- Assigned task: Only the lines that contain the string "right" belong in the answer; pull them from the records.
--*--
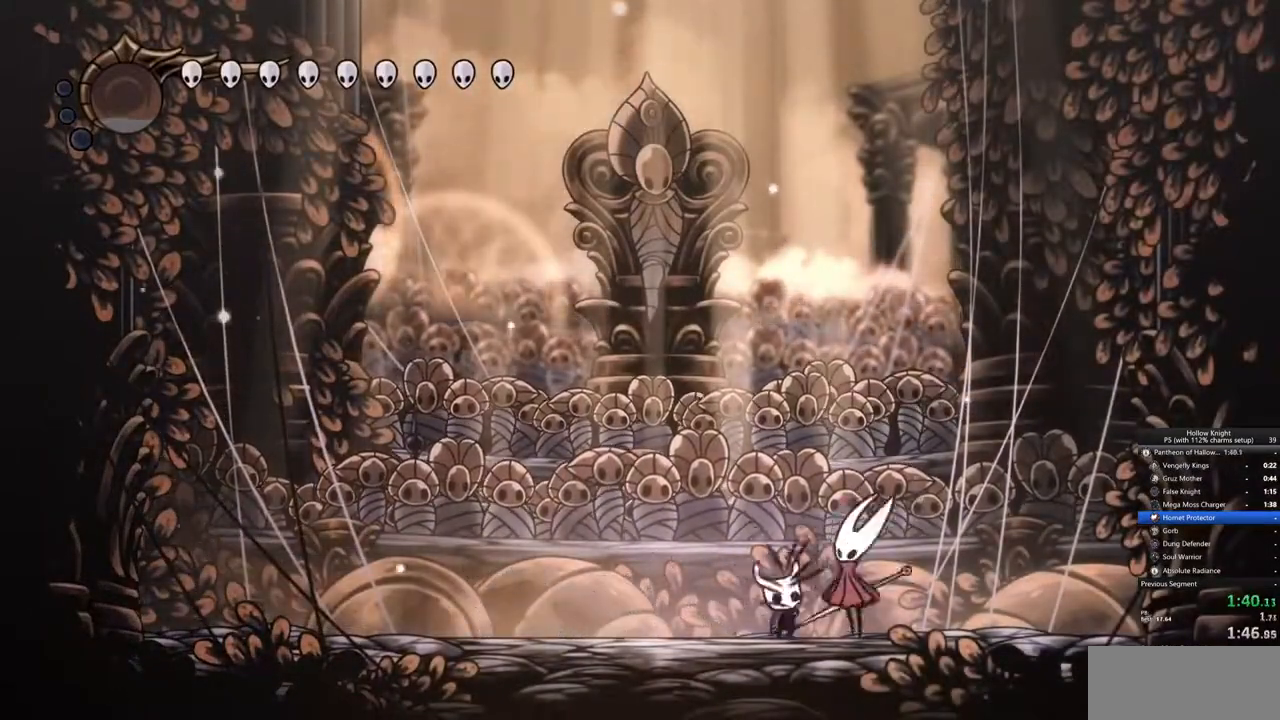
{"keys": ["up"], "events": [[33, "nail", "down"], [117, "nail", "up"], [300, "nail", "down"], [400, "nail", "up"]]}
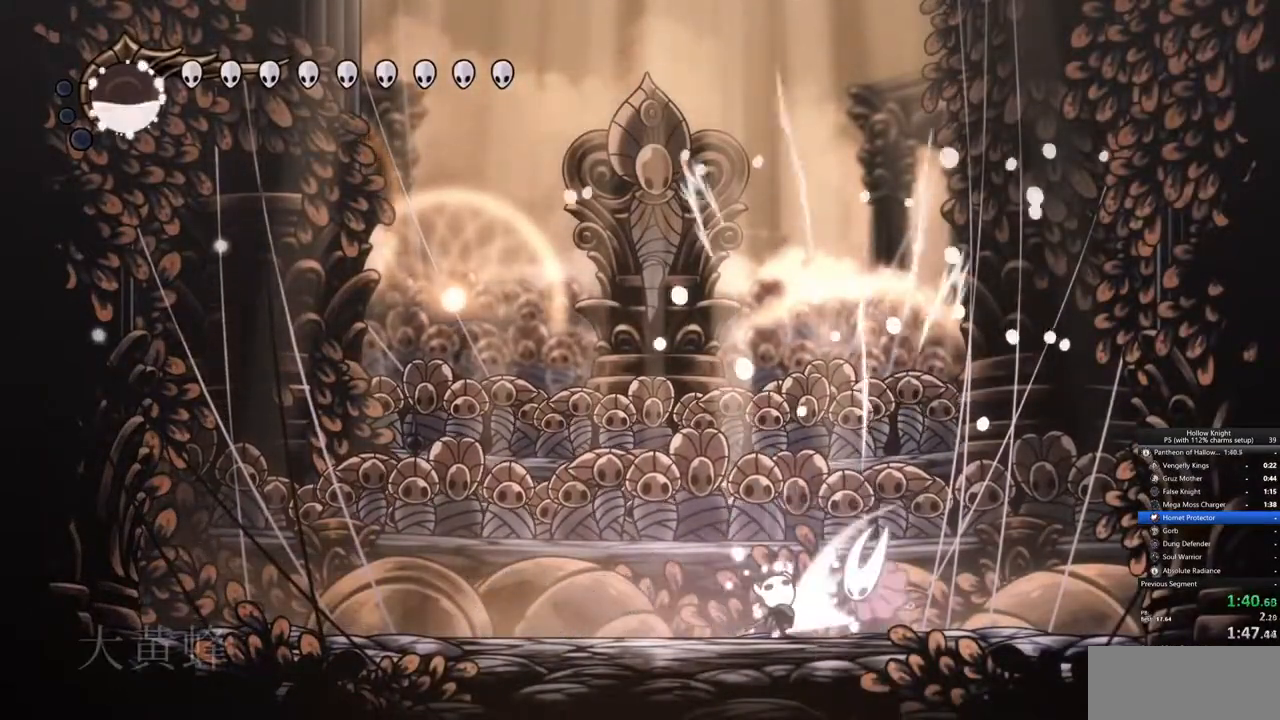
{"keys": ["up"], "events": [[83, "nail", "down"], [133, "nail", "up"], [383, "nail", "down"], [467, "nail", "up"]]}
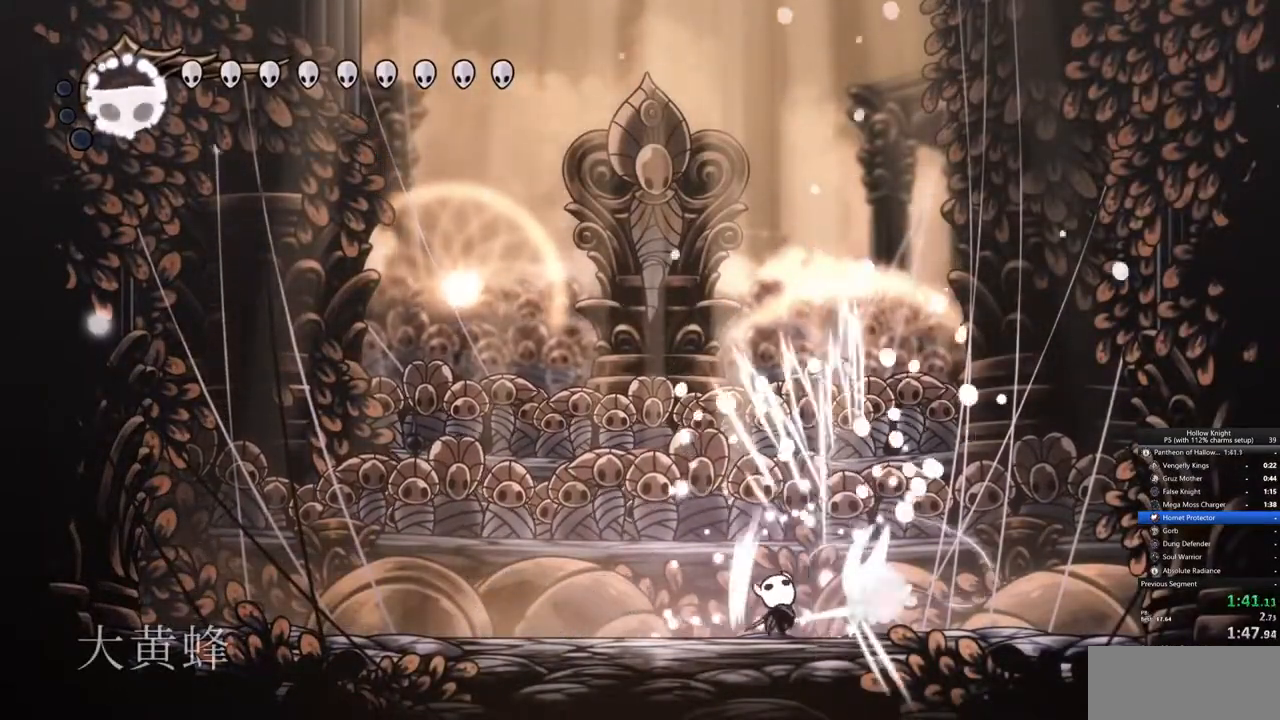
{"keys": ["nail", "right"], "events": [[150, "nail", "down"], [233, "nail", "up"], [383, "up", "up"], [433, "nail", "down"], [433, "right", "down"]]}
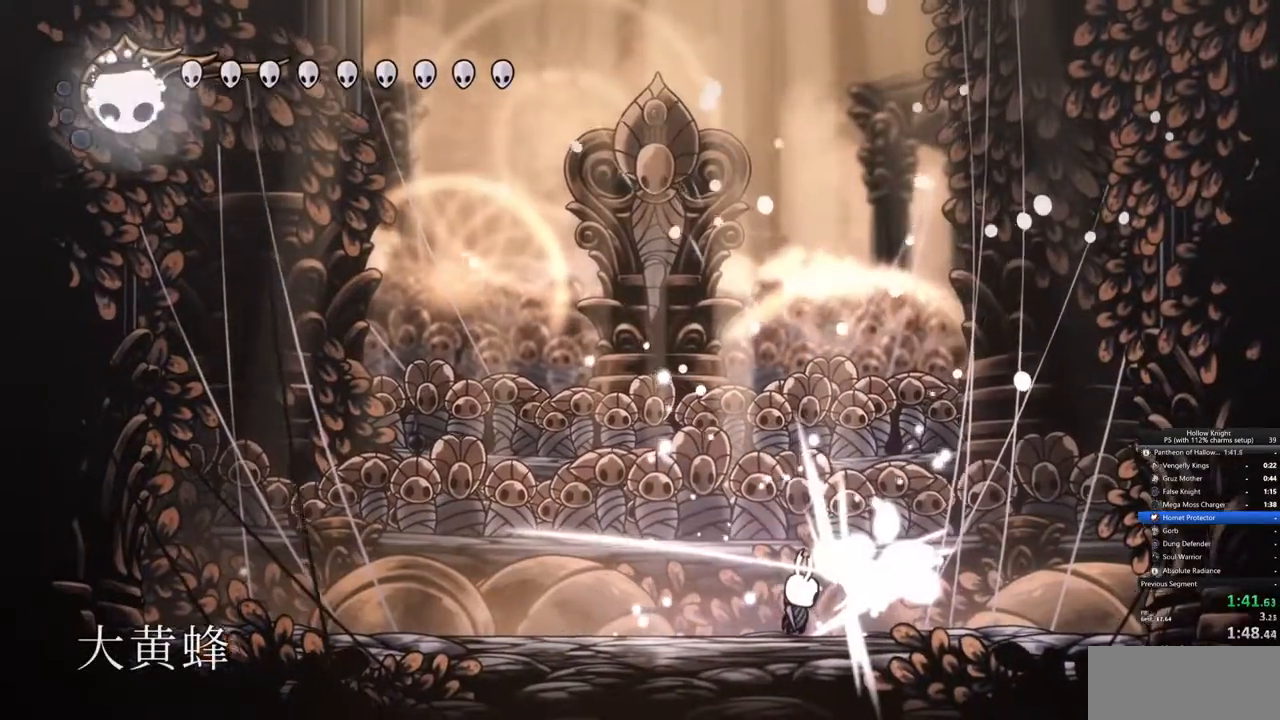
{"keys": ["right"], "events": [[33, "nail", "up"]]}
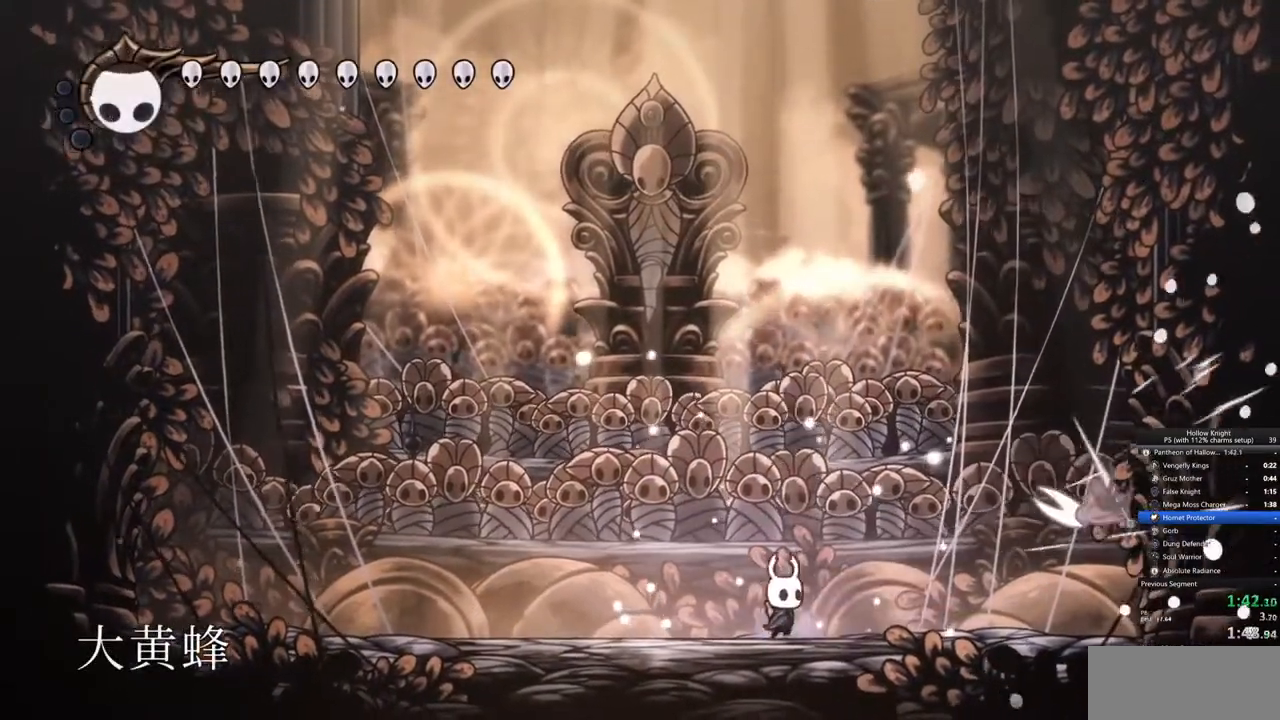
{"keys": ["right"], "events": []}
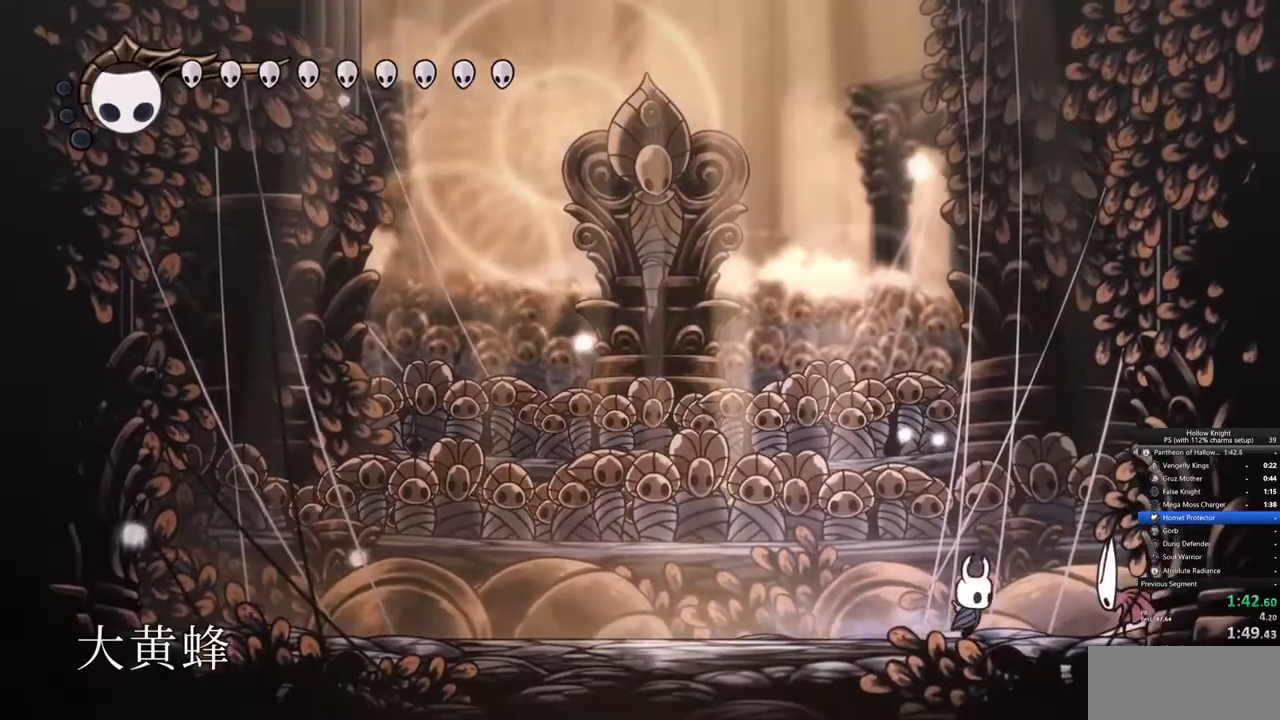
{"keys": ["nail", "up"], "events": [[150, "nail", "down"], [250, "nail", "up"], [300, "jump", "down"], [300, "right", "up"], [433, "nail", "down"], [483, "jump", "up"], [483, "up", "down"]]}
--*--
- Result of the exercise:
{"keys": ["nail", "right"], "events": [[150, "nail", "down"], [233, "nail", "up"], [383, "up", "up"], [433, "nail", "down"], [433, "right", "down"]]}
{"keys": ["right"], "events": [[33, "nail", "up"]]}
{"keys": ["right"], "events": []}
{"keys": ["nail", "up"], "events": [[150, "nail", "down"], [250, "nail", "up"], [300, "jump", "down"], [300, "right", "up"], [433, "nail", "down"], [483, "jump", "up"], [483, "up", "down"]]}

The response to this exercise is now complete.